** START **

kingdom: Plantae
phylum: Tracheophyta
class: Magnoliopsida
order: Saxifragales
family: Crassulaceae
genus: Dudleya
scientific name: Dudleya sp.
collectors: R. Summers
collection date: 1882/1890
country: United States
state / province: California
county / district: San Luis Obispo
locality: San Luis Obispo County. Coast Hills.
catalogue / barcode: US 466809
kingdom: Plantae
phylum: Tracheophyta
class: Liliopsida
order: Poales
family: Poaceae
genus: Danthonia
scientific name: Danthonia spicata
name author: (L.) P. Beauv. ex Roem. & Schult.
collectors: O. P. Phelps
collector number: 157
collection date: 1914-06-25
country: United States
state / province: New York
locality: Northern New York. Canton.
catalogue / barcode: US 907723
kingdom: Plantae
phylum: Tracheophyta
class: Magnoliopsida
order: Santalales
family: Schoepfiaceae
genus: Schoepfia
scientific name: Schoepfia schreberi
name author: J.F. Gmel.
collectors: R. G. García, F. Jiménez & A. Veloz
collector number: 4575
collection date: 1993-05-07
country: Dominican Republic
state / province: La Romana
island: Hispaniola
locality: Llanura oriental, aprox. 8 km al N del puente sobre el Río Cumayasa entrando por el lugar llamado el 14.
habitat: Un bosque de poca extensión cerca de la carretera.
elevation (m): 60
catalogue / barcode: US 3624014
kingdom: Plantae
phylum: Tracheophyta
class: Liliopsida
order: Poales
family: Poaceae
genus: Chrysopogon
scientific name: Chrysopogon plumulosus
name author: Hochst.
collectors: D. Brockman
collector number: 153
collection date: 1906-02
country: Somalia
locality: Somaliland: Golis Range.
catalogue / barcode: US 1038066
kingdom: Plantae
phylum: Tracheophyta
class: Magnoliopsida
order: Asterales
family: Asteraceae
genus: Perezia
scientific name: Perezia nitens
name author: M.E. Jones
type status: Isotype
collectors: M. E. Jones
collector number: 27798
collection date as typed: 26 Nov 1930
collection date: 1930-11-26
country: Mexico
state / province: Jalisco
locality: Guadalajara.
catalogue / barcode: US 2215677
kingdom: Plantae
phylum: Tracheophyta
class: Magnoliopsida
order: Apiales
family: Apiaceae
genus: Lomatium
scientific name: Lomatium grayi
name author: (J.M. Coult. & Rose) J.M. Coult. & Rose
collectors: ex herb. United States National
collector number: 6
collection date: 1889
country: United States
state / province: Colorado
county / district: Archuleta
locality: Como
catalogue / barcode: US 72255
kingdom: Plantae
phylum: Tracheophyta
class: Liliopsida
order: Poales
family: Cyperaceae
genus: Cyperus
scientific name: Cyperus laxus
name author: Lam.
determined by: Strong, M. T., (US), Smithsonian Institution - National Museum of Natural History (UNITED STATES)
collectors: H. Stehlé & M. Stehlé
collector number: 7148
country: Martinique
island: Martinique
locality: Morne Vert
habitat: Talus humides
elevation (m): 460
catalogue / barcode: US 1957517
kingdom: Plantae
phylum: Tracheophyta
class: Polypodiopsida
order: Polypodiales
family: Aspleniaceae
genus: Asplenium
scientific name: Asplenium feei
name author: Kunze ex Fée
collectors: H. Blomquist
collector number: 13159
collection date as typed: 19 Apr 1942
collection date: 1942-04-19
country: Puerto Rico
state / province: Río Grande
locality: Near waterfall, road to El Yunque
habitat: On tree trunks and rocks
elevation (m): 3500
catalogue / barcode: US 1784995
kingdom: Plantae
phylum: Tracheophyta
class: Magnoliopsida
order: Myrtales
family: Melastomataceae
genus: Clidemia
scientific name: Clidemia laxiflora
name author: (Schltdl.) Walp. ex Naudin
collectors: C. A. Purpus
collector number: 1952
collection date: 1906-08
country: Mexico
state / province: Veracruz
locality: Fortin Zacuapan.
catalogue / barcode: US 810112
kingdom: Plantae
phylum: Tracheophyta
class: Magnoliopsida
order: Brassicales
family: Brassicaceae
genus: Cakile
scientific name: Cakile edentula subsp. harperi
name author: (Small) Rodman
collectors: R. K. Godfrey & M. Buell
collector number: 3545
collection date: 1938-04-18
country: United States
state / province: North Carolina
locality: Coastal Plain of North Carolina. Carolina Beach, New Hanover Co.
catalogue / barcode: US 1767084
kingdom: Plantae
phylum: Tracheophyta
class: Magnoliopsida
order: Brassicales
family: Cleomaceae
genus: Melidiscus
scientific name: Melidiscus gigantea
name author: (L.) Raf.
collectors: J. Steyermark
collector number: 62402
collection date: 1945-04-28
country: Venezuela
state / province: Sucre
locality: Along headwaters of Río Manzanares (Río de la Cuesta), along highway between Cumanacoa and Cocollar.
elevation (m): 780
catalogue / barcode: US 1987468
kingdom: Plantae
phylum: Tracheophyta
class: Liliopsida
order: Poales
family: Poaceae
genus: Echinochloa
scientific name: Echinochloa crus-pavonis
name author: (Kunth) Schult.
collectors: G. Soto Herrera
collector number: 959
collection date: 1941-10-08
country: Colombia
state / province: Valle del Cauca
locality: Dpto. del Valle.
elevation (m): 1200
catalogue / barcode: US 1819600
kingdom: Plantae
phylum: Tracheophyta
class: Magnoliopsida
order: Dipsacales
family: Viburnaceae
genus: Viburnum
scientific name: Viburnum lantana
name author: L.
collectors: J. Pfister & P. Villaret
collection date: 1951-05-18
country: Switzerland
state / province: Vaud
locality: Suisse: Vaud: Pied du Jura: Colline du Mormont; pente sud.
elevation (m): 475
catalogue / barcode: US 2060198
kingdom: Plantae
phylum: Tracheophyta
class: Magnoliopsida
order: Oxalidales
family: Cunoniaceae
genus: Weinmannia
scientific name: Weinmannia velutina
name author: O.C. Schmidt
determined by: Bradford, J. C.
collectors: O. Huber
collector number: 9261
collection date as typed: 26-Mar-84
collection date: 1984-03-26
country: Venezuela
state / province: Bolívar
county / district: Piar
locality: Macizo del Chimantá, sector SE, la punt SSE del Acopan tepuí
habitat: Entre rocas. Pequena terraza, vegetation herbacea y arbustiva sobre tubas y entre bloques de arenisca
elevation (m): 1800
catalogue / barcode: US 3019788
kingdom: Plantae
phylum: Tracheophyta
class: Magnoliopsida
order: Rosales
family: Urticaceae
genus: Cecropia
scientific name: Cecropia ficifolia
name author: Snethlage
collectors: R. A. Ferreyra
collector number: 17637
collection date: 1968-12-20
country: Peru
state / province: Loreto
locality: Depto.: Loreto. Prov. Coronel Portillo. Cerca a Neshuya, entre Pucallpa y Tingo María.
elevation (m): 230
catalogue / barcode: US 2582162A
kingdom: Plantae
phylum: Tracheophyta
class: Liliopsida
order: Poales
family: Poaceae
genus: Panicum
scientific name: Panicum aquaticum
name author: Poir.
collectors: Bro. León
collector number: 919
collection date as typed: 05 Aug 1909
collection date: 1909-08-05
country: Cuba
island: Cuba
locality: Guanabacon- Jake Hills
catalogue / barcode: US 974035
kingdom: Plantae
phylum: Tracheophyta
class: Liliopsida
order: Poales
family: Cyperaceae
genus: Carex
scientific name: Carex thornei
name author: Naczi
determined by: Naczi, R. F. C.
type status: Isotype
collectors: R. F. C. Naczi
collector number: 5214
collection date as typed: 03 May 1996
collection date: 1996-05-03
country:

** END **

**Exercise details**
Please recast every line of the records above as a numbered list, leaving out any blank lines.

**Full response**
1. kingdom: Plantae
2. phylum: Tracheophyta
3. class: Magnoliopsida
4. order: Saxifragales
5. family: Crassulaceae
6. genus: Dudleya
7. scientific name: Dudleya sp.
8. collectors: R. Summers
9. collection date: 1882/1890
10. country: United States
11. state / province: California
12. county / district: San Luis Obispo
13. locality: San Luis Obispo County. Coast Hills.
14. catalogue / barcode: US 466809
15. kingdom: Plantae
16. phylum: Tracheophyta
17. class: Liliopsida
18. order: Poales
19. family: Poaceae
20. genus: Danthonia
21. scientific name: Danthonia spicata
22. name author: (L.) P. Beauv. ex Roem. & Schult.
23. collectors: O. P. Phelps
24. collector number: 157
25. collection date: 1914-06-25
26. country: United States
27. state / province: New York
28. locality: Northern New York. Canton.
29. catalogue / barcode: US 907723
30. kingdom: Plantae
31. phylum: Tracheophyta
32. class: Magnoliopsida
33. order: Santalales
34. family: Schoepfiaceae
35. genus: Schoepfia
36. scientific name: Schoepfia schreberi
37. name author: J.F. Gmel.
38. collectors: R. G. García, F. Jiménez & A. Veloz
39. collector number: 4575
40. collection date: 1993-05-07
41. country: Dominican Republic
42. state / province: La Romana
43. island: Hispaniola
44. locality: Llanura oriental, aprox. 8 km al N del puente sobre el Río Cumayasa entrando por el lugar llamado el 14.
45. habitat: Un bosque de poca extensión cerca de la carretera.
46. elevation (m): 60
47. catalogue / barcode: US 3624014
48. kingdom: Plantae
49. phylum: Tracheophyta
50. class: Liliopsida
51. order: Poales
52. family: Poaceae
53. genus: Chrysopogon
54. scientific name: Chrysopogon plumulosus
55. name author: Hochst.
56. collectors: D. Brockman
57. collector number: 153
58. collection date: 1906-02
59. country: Somalia
60. locality: Somaliland: Golis Range.
61. catalogue / barcode: US 1038066
62. kingdom: Plantae
63. phylum: Tracheophyta
64. class: Magnoliopsida
65. order: Asterales
66. family: Asteraceae
67. genus: Perezia
68. scientific name: Perezia nitens
69. name author: M.E. Jones
70. type status: Isotype
71. collectors: M. E. Jones
72. collector number: 27798
73. collection date as typed: 26 Nov 1930
74. collection date: 1930-11-26
75. country: Mexico
76. state / province: Jalisco
77. locality: Guadalajara.
78. catalogue / barcode: US 2215677
79. kingdom: Plantae
80. phylum: Tracheophyta
81. class: Magnoliopsida
82. order: Apiales
83. family: Apiaceae
84. genus: Lomatium
85. scientific name: Lomatium grayi
86. name author: (J.M. Coult. & Rose) J.M. Coult. & Rose
87. collectors: ex herb. United States National
88. collector number: 6
89. collection date: 1889
90. country: United States
91. state / province: Colorado
92. county / district: Archuleta
93. locality: Como
94. catalogue / barcode: US 72255
95. kingdom: Plantae
96. phylum: Tracheophyta
97. class: Liliopsida
98. order: Poales
99. family: Cyperaceae
100. genus: Cyperus
101. scientific name: Cyperus laxus
102. name author: Lam.
103. determined by: Strong, M. T., (US), Smithsonian Institution - National Museum of Natural History (UNITED STATES)
104. collectors: H. Stehlé & M. Stehlé
105. collector number: 7148
106. country: Martinique
107. island: Martinique
108. locality: Morne Vert
109. habitat: Talus humides
110. elevation (m): 460
111. catalogue / barcode: US 1957517
112. kingdom: Plantae
113. phylum: Tracheophyta
114. class: Polypodiopsida
115. order: Polypodiales
116. family: Aspleniaceae
117. genus: Asplenium
118. scientific name: Asplenium feei
119. name author: Kunze ex Fée
120. collectors: H. Blomquist
121. collector number: 13159
122. collection date as typed: 19 Apr 1942
123. collection date: 1942-04-19
124. country: Puerto Rico
125. state / province: Río Grande
126. locality: Near waterfall, road to El Yunque
127. habitat: On tree trunks and rocks
128. elevation (m): 3500
129. catalogue / barcode: US 1784995
130. kingdom: Plantae
131. phylum: Tracheophyta
132. class: Magnoliopsida
133. order: Myrtales
134. family: Melastomataceae
135. genus: Clidemia
136. scientific name: Clidemia laxiflora
137. name author: (Schltdl.) Walp. ex Naudin
138. collectors: C. A. Purpus
139. collector number: 1952
140. collection date: 1906-08
141. country: Mexico
142. state / province: Veracruz
143. locality: Fortin Zacuapan.
144. catalogue / barcode: US 810112
145. kingdom: Plantae
146. phylum: Tracheophyta
147. class: Magnoliopsida
148. order: Brassicales
149. family: Brassicaceae
150. genus: Cakile
151. scientific name: Cakile edentula subsp. harperi
152. name author: (Small) Rodman
153. collectors: R. K. Godfrey & M. Buell
154. collector number: 3545
155. collection date: 1938-04-18
156. country: United States
157. state / province: North Carolina
158. locality: Coastal Plain of North Carolina. Carolina Beach, New Hanover Co.
159. catalogue / barcode: US 1767084
160. kingdom: Plantae
161. phylum: Tracheophyta
162. class: Magnoliopsida
163. order: Brassicales
164. family: Cleomaceae
165. genus: Melidiscus
166. scientific name: Melidiscus gigantea
167. name author: (L.) Raf.
168. collectors: J. Steyermark
169. collector number: 62402
170. collection date: 1945-04-28
171. country: Venezuela
172. state / province: Sucre
173. locality: Along headwaters of Río Manzanares (Río de la Cuesta), along highway between Cumanacoa and Cocollar.
174. elevation (m): 780
175. catalogue / barcode: US 1987468
176. kingdom: Plantae
177. phylum: Tracheophyta
178. class: Liliopsida
179. order: Poales
180. family: Poaceae
181. genus: Echinochloa
182. scientific name: Echinochloa crus-pavonis
183. name author: (Kunth) Schult.
184. collectors: G. Soto Herrera
185. collector number: 959
186. collection date: 1941-10-08
187. country: Colombia
188. state / province: Valle del Cauca
189. locality: Dpto. del Valle.
190. elevation (m): 1200
191. catalogue / barcode: US 1819600
192. kingdom: Plantae
193. phylum: Tracheophyta
194. class: Magnoliopsida
195. order: Dipsacales
196. family: Viburnaceae
197. genus: Viburnum
198. scientific name: Viburnum lantana
199. name author: L.
200. collectors: J. Pfister & P. Villaret
201. collection date: 1951-05-18
202. country: Switzerland
203. state / province: Vaud
204. locality: Suisse: Vaud: Pied du Jura: Colline du Mormont; pente sud.
205. elevation (m): 475
206. catalogue / barcode: US 2060198
207. kingdom: Plantae
208. phylum: Tracheophyta
209. class: Magnoliopsida
210. order: Oxalidales
211. family: Cunoniaceae
212. genus: Weinmannia
213. scientific name: Weinmannia velutina
214. name author: O.C. Schmidt
215. determined by: Bradford, J. C.
216. collectors: O. Huber
217. collector number: 9261
218. collection date as typed: 26-Mar-84
219. collection date: 1984-03-26
220. country: Venezuela
221. state / province: Bolívar
222. county / district: Piar
223. locality: Macizo del Chimantá, sector SE, la punt SSE del Acopan tepuí
224. habitat: Entre rocas. Pequena terraza, vegetation herbacea y arbustiva sobre tubas y entre bloques de arenisca
225. elevation (m): 1800
226. catalogue / barcode: US 3019788
227. kingdom: Plantae
228. phylum: Tracheophyta
229. class: Magnoliopsida
230. order: Rosales
231. family: Urticaceae
232. genus: Cecropia
233. scientific name: Cecropia ficifolia
234. name author: Snethlage
235. collectors: R. A. Ferreyra
236. collector number: 17637
237. collection date: 1968-12-20
238. country: Peru
239. state / province: Loreto
240. locality: Depto.: Loreto. Prov. Coronel Portillo. Cerca a Neshuya, entre Pucallpa y Tingo María.
241. elevation (m): 230
242. catalogue / barcode: US 2582162A
243. kingdom: Plantae
244. phylum: Tracheophyta
245. class: Liliopsida
246. order: Poales
247. family: Poaceae
248. genus: Panicum
249. scientific name: Panicum aquaticum
250. name author: Poir.
251. collectors: Bro. León
252. collector number: 919
253. collection date as typed: 05 Aug 1909
254. collection date: 1909-08-05
255. country: Cuba
256. island: Cuba
257. locality: Guanabacon- Jake Hills
258. catalogue / barcode: US 974035
259. kingdom: Plantae
260. phylum: Tracheophyta
261. class: Liliopsida
262. order: Poales
263. family: Cyperaceae
264. genus: Carex
265. scientific name: Carex thornei
266. name author: Naczi
267. determined by: Naczi, R. F. C.
268. type status: Isotype
269. collectors: R. F. C. Naczi
270. collector number: 5214
271. collection date as typed: 03 May 1996
272. collection date: 1996-05-03
273. country:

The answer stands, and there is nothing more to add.